Sorry this is a bit late; this week’s been crazy (this whole year’s been crazy, ask the holy spirit to save me, only difference from me and Ossie Davis, gray hair maybe).
Come to my office hours tomorrow for help and to pick up your homework 8.
The solutions to homework 9 are now posted.
To do well on Exam 3 you should know all about the following:
– Linear independence
– The span of a set of vectors
– col(A), row(A), null(A)
– Linear transformations
– The condition number of a matrix and what means (Section 3.5)
– Linear regression (Section 4.2)
– The pseudoinverse of a matrix and what it is used for (Section 5.3)
Types of problems are:
– Determine whether a vector is in the span of some set of vectors
– Determine whether a set of vectors forms a basis for a space
– Prove some given set S is a subset of R^n, or finding a counterexample to show that it is not
– Prove that some given transformation T is linear, or finding a counterexample to show that it is not
– Find solution sets to underdetermined, consistent systems
– Find bases for col(A), row(A), null(A)
– Find the dimension of a space
– Find the rank of a matrix
– Given enough information about A to find its condition number without too much calculation, find cond(A). Given error matrix E, explain what cond(A) tells us about the possible error in our solution to the system Ax = b
– Find q in a regression model y^ = qx
– Find q for a more complicated model by converting data into values that are linearly related (as in section 4.2 #7, 8)
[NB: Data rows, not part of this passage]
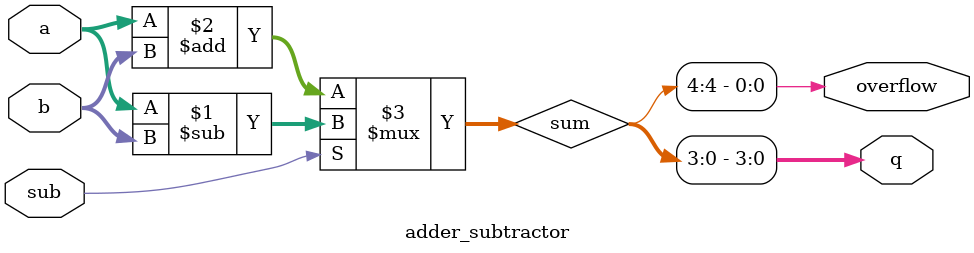
<source format=v>

module top_module (
    input [1:0] in,    // Input for the 2-to-4 decoder
    input [3:0] a,    // Input A for the adder-subtractor
    input [3:0] b,    // Input B for the adder-subtractor
    input sub,         // Subtraction flag for the adder-subtractor
    output [3:0] q,    // Output from the functional module
    output overflow   // Overflow output from the adder-subtractor
);

    // 2-to-4 decoder module
    wire [3:0] dec_out;
    decoder_2to4 dec(
        .in(in),
        .out(dec_out)
    );

    // Adder-subtractor module
    wire [3:0] addsub_out;
    wire addsub_overflow;
    adder_subtractor addsub(
        .a(a),
        .b(b),
        .sub(sub),
        .q(addsub_out),
        .overflow(addsub_overflow)
    );

    // Functional module
    assign q = (dec_out[0] == 1'b0) ? addsub_out : 4'b0;
    assign overflow = (dec_out[0] == 1'b0) ? addsub_overflow : (dec_out[1] || dec_out[2] || dec_out[3]);

endmodule
module decoder_2to4 (
    input [1:0] in,    // Input for the 2-to-4 decoder
    output [3:0] out   // Output from the 2-to-4 decoder
);

    assign out[0] = ~in[0] & ~in[1];
    assign out[1] = ~in[0] &  in[1];
    assign out[2] =  in[0] & ~in[1];
    assign out[3] =  in[0] &  in[1];

endmodule
module adder_subtractor (
    input [3:0] a,    // Input A for the adder-subtractor
    input [3:0] b,    // Input B for the adder-subtractor
    input sub,         // Subtraction flag for the adder-subtractor
    output [3:0] q,    // Output from the adder-subtractor
    output overflow   // Overflow output from the adder-subtractor
);

    // Intermediate sum
    wire [4:0] sum = (sub) ? (a - b) : (a + b);
    
    // Assign q and overflow
    assign q = sum[3:0];
    assign overflow = sum[4];

endmodule
</source>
– Set up the regression problem y = qx + r as Xw = y and find least-squares solution w = [q, r] = (pseudoinverse(X)) * (y)
– Given enough information about A to find its pseudoinverse, find the least-squares solution w to Aw = b (the previous bullet point is a special case of this problem)
The best way to study is to redo the homework problems without using the textbook or your notes. Every problem on the exam is similar to some homework problem from the past few weeks.
Saw this painting in the MoMA last week, thought it was pretty dope
The Red Sea, by Anselm Kiefer